HSBC expects further misery with the pound heading for $1.10. But that wouldn't be as much about the “Brexit premium” as fundamentals - such as the whopping size of our trade deficit. But that trade gap existed ahead of 23 June (and could now be eased by the weaker pound eventually making our exports cheaper) - perhaps traders at that point were distracted.
As the shock of an "out" vote reverberated around London’s trading floors at the end of June, more than one economist admitted to me that the $1.34 or so sterling hovered around then was more in line with the underlying shape of our economy than pre-referendum levels. Speculation has always had an uneasy relationship with fundamentals in the currency markets. Add in relative interest rate movements (and expectations) and the Brexit fear factor, it’s easy to see how we’ve sunk to current levels.
It’s said that the value of the £ is our country’s share price. If so, why isn’t our CEO - Theresa May - trying to talk it back up? It may not be in her interest to do so. In the back rooms of 10 (& 11) Downing Street, they’re probably weighing up the pros and cons. On the downside, a weaker pound bumps up the price of imports ( Vin de Table may not be nearing Champagne territory but its inching closer) and so inflation, makes our holidays abroad more expensive and is poor PR for UK PLC. On the other, it makes our exports relatively attractive and an increase in inflation helps to erode the value of our massive government debt. In short, if sterling takes a pounding, the Treasury may be quids in.
Perhaps we shouldn’t be surprised that there hasn’t been a rush by officials to explain away that flash crash. Bank of England Governor, Mark Carney, is however addressing a forum on “...Maintain(ing) Stability in Time of Change” on Friday. It’s hard to see him avoiding comment.

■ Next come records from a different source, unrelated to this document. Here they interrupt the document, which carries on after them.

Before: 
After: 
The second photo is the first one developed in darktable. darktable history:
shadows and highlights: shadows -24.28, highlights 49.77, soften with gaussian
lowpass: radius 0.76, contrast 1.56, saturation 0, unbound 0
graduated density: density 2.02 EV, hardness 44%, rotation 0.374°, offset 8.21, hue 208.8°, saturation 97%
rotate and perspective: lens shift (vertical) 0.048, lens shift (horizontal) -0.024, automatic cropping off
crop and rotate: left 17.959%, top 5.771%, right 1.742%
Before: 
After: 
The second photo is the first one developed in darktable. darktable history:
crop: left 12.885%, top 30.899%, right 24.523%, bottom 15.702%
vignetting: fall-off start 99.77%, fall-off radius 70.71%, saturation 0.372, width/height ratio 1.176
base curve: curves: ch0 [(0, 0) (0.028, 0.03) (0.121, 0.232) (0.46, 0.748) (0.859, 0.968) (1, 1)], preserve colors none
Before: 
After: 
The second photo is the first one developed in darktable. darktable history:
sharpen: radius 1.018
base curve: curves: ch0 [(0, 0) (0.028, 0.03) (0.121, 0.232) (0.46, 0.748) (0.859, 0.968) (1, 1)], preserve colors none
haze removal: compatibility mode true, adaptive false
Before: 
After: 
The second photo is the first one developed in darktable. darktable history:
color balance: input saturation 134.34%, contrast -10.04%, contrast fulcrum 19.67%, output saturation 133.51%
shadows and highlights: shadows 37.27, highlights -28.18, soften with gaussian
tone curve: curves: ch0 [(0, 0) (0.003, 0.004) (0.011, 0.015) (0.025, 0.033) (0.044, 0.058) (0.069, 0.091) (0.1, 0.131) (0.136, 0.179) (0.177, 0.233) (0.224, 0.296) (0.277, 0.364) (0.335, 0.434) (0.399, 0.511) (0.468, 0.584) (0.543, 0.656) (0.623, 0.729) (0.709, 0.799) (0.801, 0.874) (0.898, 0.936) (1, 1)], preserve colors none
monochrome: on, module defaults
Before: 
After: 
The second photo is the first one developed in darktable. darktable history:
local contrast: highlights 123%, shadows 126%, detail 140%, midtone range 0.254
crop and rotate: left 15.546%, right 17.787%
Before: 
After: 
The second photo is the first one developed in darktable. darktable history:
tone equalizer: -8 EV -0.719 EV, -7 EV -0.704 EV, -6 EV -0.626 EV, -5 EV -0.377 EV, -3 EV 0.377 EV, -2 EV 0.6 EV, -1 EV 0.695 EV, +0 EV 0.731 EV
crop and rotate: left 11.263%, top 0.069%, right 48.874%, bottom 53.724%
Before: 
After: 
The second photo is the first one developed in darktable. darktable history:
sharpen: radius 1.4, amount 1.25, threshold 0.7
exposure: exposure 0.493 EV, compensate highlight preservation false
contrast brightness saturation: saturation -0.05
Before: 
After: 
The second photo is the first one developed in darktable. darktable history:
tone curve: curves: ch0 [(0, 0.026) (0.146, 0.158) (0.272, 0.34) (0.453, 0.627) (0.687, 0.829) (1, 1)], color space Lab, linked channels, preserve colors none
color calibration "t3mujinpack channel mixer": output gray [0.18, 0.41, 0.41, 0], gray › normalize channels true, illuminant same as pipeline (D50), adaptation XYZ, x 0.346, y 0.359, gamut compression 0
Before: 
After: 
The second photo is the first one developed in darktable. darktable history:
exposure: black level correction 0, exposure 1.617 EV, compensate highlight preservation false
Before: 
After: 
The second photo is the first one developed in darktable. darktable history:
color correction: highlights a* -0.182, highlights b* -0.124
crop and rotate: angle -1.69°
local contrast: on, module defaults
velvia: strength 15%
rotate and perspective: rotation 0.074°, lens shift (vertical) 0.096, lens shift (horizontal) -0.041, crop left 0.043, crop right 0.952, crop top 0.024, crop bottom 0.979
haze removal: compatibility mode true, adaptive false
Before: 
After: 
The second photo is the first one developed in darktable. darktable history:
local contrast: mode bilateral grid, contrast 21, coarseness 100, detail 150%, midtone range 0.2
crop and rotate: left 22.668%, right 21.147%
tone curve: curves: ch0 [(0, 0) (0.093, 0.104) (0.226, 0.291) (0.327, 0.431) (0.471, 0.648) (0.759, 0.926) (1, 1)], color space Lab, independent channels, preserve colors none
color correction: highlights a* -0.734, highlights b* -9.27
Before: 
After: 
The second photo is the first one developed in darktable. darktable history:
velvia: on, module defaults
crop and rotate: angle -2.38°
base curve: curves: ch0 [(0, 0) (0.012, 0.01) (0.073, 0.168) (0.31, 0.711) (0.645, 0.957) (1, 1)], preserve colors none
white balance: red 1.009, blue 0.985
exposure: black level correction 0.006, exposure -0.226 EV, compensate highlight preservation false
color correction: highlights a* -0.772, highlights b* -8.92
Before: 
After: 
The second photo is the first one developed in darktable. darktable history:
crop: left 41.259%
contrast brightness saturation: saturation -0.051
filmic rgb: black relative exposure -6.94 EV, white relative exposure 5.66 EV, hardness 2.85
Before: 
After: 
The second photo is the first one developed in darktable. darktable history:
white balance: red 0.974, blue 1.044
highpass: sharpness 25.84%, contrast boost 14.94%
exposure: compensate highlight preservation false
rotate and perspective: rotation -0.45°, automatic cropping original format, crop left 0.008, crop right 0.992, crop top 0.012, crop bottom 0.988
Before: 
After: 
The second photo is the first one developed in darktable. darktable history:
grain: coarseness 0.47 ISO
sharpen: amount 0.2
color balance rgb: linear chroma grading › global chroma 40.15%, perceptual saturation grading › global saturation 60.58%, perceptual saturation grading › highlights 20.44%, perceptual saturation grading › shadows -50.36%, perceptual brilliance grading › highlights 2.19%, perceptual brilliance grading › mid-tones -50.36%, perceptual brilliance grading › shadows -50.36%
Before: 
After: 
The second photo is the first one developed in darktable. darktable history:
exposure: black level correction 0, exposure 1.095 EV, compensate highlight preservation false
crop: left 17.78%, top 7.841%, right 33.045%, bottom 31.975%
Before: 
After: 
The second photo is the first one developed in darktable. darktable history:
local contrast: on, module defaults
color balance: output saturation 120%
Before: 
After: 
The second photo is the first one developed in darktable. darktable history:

He may be forced to - if currency weakness looking like tipping into sustained freefall. Activity in the market, the volume of bets against the pound, is at unprecedented levels. It’s a further sign that speculative activity and volatility will rule for the coming months - and that forecasting currency movements (always beset with risk) is harder than ever.
These may be respite for sterling as the Brexit process is clarified and gets underway. But in the meantime, it’s time to swap Camembert for Caerphilly if you want to keep the grocery bill down.